| What to work on |
Please show every line of the records below that contains the string "freeit", matching case exactly.

[Saved entries]
# # # #

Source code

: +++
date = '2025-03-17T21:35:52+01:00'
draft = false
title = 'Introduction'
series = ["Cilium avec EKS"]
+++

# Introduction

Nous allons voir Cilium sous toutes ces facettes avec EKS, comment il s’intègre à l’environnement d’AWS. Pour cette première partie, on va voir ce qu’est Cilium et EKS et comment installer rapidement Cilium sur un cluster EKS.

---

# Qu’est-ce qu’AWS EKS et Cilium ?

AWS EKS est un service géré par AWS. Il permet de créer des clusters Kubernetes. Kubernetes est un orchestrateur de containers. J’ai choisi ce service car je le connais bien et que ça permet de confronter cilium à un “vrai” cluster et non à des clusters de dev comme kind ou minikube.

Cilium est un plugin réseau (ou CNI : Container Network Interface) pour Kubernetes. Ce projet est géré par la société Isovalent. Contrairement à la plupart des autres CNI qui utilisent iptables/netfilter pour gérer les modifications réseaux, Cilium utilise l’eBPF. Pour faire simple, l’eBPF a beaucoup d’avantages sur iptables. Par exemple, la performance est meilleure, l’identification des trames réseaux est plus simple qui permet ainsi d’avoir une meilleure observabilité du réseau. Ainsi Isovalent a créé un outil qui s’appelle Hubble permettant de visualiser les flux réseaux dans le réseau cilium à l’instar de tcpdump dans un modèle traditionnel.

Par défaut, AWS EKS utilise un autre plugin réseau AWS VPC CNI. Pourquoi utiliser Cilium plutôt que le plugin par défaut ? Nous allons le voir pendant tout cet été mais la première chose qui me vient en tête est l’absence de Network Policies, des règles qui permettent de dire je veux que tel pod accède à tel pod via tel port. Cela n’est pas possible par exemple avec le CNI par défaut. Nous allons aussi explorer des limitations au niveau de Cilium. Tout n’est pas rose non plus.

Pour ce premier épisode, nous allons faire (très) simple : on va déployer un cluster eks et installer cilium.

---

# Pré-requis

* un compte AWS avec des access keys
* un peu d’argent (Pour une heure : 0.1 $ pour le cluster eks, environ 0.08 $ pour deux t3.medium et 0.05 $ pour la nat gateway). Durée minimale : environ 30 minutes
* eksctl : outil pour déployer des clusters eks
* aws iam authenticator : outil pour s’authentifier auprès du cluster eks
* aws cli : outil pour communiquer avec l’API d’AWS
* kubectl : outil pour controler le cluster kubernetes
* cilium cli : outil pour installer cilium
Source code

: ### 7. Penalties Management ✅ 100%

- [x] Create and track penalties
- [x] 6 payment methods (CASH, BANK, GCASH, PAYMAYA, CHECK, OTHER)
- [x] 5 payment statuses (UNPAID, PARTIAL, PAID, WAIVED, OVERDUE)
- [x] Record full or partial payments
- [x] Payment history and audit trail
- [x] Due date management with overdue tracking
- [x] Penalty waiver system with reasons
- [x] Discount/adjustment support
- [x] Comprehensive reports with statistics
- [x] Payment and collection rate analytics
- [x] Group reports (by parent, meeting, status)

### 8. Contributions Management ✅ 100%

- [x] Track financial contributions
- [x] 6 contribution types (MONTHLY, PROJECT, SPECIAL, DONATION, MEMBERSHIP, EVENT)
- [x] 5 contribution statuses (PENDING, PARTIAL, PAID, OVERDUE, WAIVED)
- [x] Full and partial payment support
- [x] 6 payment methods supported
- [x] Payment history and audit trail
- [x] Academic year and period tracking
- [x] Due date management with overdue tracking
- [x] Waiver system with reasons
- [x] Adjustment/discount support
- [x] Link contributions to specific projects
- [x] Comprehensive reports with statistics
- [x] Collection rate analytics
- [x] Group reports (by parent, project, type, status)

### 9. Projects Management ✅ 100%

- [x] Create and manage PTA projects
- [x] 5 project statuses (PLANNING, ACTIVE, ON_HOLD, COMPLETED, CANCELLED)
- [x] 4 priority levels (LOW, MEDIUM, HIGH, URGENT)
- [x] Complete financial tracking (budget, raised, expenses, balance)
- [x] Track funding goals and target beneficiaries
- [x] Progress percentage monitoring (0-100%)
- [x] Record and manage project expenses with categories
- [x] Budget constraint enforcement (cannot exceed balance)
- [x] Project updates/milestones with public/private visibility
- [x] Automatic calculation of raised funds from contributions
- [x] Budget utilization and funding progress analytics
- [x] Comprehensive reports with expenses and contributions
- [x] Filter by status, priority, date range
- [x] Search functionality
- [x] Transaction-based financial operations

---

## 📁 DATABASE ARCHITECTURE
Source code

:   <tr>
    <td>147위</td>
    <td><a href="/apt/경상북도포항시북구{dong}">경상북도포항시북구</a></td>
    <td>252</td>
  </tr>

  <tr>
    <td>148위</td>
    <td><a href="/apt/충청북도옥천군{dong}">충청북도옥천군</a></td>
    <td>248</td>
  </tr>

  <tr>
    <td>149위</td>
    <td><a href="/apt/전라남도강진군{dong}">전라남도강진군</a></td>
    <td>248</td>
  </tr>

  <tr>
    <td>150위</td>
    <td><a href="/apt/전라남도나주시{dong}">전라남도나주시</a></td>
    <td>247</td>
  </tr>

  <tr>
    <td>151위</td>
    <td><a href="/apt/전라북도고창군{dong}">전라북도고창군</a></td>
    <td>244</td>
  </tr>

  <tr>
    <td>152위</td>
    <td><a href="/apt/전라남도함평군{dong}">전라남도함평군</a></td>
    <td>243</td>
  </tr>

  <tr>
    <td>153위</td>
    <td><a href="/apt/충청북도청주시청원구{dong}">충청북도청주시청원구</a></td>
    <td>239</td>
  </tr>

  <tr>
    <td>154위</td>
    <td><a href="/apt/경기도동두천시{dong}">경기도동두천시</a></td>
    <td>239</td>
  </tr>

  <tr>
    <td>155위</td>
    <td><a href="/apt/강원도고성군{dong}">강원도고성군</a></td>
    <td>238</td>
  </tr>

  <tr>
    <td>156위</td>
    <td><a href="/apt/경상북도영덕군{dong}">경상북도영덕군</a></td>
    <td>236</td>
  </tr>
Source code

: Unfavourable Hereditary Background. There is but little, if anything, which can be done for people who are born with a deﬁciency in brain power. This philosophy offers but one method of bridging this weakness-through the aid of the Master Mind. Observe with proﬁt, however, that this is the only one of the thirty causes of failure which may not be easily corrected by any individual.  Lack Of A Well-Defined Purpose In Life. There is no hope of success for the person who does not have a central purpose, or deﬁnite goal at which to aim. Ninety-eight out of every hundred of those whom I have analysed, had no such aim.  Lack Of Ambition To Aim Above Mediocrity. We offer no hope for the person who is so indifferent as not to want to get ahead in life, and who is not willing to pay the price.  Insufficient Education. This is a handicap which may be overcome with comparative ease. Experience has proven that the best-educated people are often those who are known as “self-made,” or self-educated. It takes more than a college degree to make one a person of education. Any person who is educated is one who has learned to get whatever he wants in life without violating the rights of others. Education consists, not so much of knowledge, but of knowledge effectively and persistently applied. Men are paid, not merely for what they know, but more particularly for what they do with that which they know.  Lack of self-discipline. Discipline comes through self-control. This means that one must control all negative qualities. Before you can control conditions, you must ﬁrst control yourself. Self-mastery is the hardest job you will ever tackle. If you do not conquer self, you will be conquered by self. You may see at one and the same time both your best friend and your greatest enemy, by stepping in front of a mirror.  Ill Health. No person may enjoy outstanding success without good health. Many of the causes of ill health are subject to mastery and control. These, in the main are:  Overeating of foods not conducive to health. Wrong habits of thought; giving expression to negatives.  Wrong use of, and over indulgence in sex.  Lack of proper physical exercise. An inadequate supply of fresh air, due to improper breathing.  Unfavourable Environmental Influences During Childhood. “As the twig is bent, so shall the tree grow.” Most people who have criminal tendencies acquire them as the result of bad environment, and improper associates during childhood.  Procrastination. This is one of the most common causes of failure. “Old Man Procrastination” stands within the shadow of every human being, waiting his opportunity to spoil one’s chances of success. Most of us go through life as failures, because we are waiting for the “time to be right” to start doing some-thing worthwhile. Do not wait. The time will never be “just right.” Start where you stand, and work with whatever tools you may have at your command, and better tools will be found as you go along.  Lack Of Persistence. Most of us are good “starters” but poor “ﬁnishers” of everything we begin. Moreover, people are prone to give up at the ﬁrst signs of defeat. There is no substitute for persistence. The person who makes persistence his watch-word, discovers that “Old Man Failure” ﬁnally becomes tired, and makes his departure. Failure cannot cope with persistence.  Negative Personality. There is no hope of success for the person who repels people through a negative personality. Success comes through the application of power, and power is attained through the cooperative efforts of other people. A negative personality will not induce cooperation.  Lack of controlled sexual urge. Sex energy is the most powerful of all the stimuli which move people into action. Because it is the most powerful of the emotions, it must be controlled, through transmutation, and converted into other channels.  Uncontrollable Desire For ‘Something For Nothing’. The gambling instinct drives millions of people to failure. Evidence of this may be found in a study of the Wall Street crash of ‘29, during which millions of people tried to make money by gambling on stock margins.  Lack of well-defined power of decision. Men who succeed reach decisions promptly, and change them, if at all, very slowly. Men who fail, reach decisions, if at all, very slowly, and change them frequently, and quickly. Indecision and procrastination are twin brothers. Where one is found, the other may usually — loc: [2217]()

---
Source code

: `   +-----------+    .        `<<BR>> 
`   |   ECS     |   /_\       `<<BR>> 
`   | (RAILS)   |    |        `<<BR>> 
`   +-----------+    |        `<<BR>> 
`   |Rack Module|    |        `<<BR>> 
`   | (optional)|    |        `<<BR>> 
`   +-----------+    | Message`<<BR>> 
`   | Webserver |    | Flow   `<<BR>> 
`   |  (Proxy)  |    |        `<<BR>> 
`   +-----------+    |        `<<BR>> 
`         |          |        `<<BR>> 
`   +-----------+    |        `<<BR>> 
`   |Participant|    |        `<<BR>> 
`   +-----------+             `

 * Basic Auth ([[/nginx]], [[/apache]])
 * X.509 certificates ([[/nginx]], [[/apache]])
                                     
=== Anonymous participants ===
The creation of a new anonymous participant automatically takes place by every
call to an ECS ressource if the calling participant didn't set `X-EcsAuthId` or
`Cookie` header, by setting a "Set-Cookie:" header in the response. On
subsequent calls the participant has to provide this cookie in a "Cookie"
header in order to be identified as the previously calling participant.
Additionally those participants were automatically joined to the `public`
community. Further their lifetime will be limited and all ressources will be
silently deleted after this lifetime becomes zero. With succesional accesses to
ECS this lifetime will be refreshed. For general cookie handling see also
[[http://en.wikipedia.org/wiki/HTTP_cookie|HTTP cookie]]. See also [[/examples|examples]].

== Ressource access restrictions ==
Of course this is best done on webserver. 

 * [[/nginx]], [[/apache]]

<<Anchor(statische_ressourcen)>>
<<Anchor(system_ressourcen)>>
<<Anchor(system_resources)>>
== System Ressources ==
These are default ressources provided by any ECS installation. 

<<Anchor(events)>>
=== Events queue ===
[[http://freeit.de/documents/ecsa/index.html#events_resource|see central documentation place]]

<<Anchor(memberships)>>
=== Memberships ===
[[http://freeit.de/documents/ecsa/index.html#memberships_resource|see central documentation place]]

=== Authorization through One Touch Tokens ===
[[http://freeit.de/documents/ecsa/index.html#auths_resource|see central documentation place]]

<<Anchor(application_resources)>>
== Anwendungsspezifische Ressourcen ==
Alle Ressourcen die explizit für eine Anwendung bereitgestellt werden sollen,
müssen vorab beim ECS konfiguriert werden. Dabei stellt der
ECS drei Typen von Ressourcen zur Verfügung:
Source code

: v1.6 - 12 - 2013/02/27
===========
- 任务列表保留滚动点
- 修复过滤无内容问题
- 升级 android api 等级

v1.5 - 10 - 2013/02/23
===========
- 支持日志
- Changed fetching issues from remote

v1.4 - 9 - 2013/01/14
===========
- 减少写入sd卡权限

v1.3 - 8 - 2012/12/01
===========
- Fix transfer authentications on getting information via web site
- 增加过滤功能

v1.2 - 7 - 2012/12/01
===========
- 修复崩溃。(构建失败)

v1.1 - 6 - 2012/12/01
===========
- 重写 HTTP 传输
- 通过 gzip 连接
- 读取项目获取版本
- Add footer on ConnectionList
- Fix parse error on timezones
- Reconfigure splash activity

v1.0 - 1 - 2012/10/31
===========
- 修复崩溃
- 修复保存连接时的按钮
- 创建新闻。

# # # #

| Result for this task |
[[http://freeit.de/documents/ecsa/index.html#events_resource|see central documentation place]]
[[http://freeit.de/documents/ecsa/index.html#memberships_resource|see central documentation place]]
[[http://freeit.de/documents/ecsa/index.html#auths_resource|see central documentation place]]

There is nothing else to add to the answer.